--- START ---

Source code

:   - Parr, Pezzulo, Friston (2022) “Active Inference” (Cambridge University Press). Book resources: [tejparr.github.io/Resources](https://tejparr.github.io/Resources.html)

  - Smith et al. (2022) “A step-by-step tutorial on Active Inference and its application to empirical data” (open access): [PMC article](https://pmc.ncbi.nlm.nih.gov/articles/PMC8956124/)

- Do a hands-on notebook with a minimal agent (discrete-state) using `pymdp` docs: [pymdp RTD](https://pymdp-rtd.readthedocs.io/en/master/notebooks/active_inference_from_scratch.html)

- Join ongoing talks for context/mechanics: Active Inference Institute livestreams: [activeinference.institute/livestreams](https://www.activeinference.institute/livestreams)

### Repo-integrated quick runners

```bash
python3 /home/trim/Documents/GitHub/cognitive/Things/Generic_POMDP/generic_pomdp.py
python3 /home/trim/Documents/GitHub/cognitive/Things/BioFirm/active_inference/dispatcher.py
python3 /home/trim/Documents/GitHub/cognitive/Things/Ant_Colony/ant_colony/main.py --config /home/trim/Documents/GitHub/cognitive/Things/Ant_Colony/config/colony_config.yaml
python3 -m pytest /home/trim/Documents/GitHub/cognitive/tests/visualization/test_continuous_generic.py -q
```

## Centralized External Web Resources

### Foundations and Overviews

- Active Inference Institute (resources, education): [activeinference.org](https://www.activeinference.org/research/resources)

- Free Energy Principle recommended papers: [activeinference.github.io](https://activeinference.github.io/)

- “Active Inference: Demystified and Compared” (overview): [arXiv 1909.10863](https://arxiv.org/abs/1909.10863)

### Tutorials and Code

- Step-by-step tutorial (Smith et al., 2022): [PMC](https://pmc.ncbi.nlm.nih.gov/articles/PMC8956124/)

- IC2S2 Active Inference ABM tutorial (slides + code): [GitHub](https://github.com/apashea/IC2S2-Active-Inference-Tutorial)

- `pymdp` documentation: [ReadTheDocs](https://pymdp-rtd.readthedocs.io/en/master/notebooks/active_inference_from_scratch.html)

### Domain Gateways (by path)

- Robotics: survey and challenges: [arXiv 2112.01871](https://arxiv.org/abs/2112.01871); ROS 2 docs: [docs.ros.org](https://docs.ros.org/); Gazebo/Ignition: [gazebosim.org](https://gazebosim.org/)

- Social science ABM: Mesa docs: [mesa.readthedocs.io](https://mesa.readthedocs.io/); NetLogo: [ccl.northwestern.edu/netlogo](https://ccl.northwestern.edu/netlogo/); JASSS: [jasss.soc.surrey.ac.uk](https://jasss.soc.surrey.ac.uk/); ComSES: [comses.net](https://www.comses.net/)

--- END ---

In the material above, find the line with "- Free Energy"; then retype it and every line after it through the last, exactly as written.

- Free Energy Principle recommended papers: [activeinference.github.io](https://activeinference.github.io/)

- “Active Inference: Demystified and Compared” (overview): [arXiv 1909.10863](https://arxiv.org/abs/1909.10863)

### Tutorials and Code

- Step-by-step tutorial (Smith et al., 2022): [PMC](https://pmc.ncbi.nlm.nih.gov/articles/PMC8956124/)

- IC2S2 Active Inference ABM tutorial (slides + code): [GitHub](https://github.com/apashea/IC2S2-Active-Inference-Tutorial)

- `pymdp` documentation: [ReadTheDocs](https://pymdp-rtd.readthedocs.io/en/master/notebooks/active_inference_from_scratch.html)

### Domain Gateways (by path)

- Robotics: survey and challenges: [arXiv 2112.01871](https://arxiv.org/abs/2112.01871); ROS 2 docs: [docs.ros.org](https://docs.ros.org/); Gazebo/Ignition: [gazebosim.org](https://gazebosim.org/)

- Social science ABM: Mesa docs: [mesa.readthedocs.io](https://mesa.readthedocs.io/); NetLogo: [ccl.northwestern.edu/netlogo](https://ccl.northwestern.edu/netlogo/); JASSS: [jasss.soc.surrey.ac.uk](https://jasss.soc.surrey.ac.uk/); ComSES: [comses.net](https://www.comses.net/)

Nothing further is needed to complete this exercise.